Mind the rise — and ever rise — of ministerial advisers

By Graeme Dobell

February 24, 2016

Minder (noun): Body guard; staffer working for a politician/minister. Derived from London West End slang for a muscle man who protects a criminal or shady operator.

Minding (verb): The act of working as a Minder, to protect, promote, serve or help.

When created by Gough Whitlam in 1972, they were called ministerial staffers. Or simply staffers. Then a decade on, by 1982, the “staffer” usage was subverted in Canberra. Minders they became, and so they have remained.

The nomenclature switch was driven by British comedy-drama series Minder, which quickly hit the ABC. The minder in question, Terry, was streetwise but always in thrall to his boss, Arthur Daley. “Arfur” was a wheeler-dealer with one eye on the cops and the other fixed on the next deal, and had a great way with words. Not for Arthur the cliché about the world being your oyster: “The world is your lobster, my son!”

Any Australian minister would understand. Any Australian minder could merely nod.

The TV minder inhabited a grey area between law and crime, just as the Oz minder works a shadowy zone where politics meets power and the Parliament meets the executive.
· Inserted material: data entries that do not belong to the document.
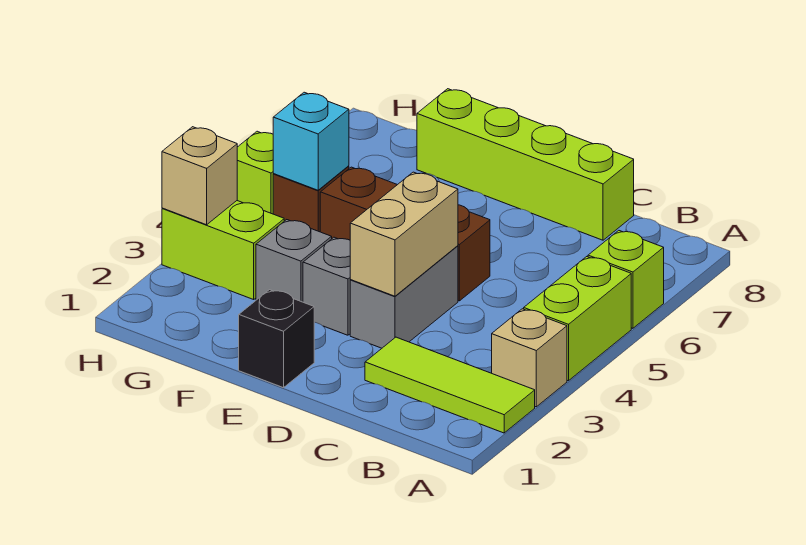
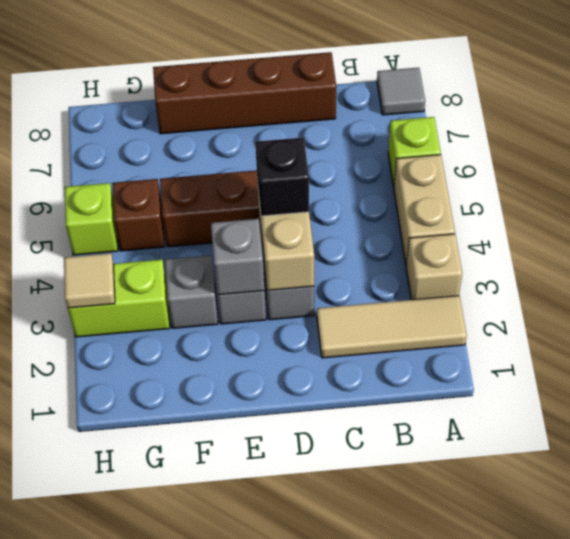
lime 1x3 tile [365,337,535,433] -> tan 1x3 tile [317,296,467,358]
lime 1x2 brick [524,257,631,381] -> tan 1x2 brick [394,155,455,265]
none -> grey 1x1 tile [377,68,425,115]
lime 1x4 brick [417,89,634,240] -> brown 1x4 brick [153,52,336,134]
black 1x1 brick [239,290,314,388] -> black 1x1 brick moved to [255,137,309,216]
none -> grey 1x1 brick [211,219,265,295]
cyan 1x1 brick [273,92,349,190] -> none
tan 1x1 brick [162,127,237,225] -> tan 1x1 tile [64,253,115,308]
The zone operates as a pressure cooker and clearing house: push policy, run politics, skirt Parliament and ride the public service.

Arthur would be amazed at the scope, but energised by the bounteous opportunities. And the lack of oversight by anyone outside the executive.

“Arthur would be amazed at the scope …”

Having provided the Westminster model for what has become the platypus model of the Australian political system (works only in practice, not theory), London also has naming rights for the minder as the strongest new creation of Oz politics.

Created by Whitlam (1972-75), the minder model was cemented in place by Malcolm Fraser (1975-83). Both sides of politics tried the minder model and found it good.

The Bob Hawke-Paul Keating governments (1983-96) pumped power into the model and numbers boomed. The Hawke government formalised the existence of the minders in ’84 with the Members of Parliament Staff Act. The law enacted what had already been established: minders serve at the minister’s (or member’s) pleasure and can be dismissed in an instant. If the minister falls from office, the minder goes over the cliff at the same moment.

The act created a unique legislative framework for staffers and consultants working for ministers, members and senators — giving minders four notable features:

  • They work directly for individual members of Parliament;
  • Their salaries come from the public purse;
  • They have little security of employment; and
  • Unlike public servants, they may perform political functions.

The trend line for minder numbers, from the moment of creation, has been steadily upward. New governments sometimes slash at the numbers in the executive wing to show how different they are to their despised and defeated predecessors. Then the upward trend resumes.

The minder momentum reached warp speed with the move into the new Parliament in 1988. The old Parliament imposed a physical limit on numbers. The new building meant the executive wing at the rear of the building could easily hold 400-plus ministerial minders. Glory days had arrived.

Much speculation at the time of the move up the hill was about how extra parliamentary space would allow the Senate committee system to expand in power and scope. It didn’t really happen.

The big change was the minder phenomenon, as both driver and expression of the presidential pretensions of the prime ministership.

By the end of the Hawke-Keating period, the minder was still a shadowy element in the power structure. Few in Canberra doubted, though, that the minder was also a central element in the way power flowed. From the ministerial suites, minders stood eye-to-eye, as equals, with the elite public servants atop departments — a remarkable rise in only two decades of minder existence.

Consider the judgement in 1996 by Sandy Holloway, a senior public servant, who had been top minder (1988-91) as Hawke’s principal private secretary/chief of staff:

“I would hazard that ministerial offices are as important now in big policy, big program design — and big crisis management — as departments. More selectively to be sure, differently to be sure, but as important in their own way. If departments often not only generate some creative ideas but also do the bulk of the hard, slogging work … ministerial staff can be crucial in choices about prospective lines of work, sifting options, running an ever critical eye over what is put forward, tossing out ideas (in both senses), and navigating propositions forward through the political labyrinth in Parliament House to a point where decisions are made.”

Holloway listed minder attributes as:

  • Fast footwork;
  • Capacity for troubleshooting;
  • Immediate access to the minister of a kind the public servant generally does not have; and
  • Personal closeness to the minister — “a relationship of trust, and savvy about the political, media and parliamentary environments”.

The attributes build on the legal framework created by the Staff Act.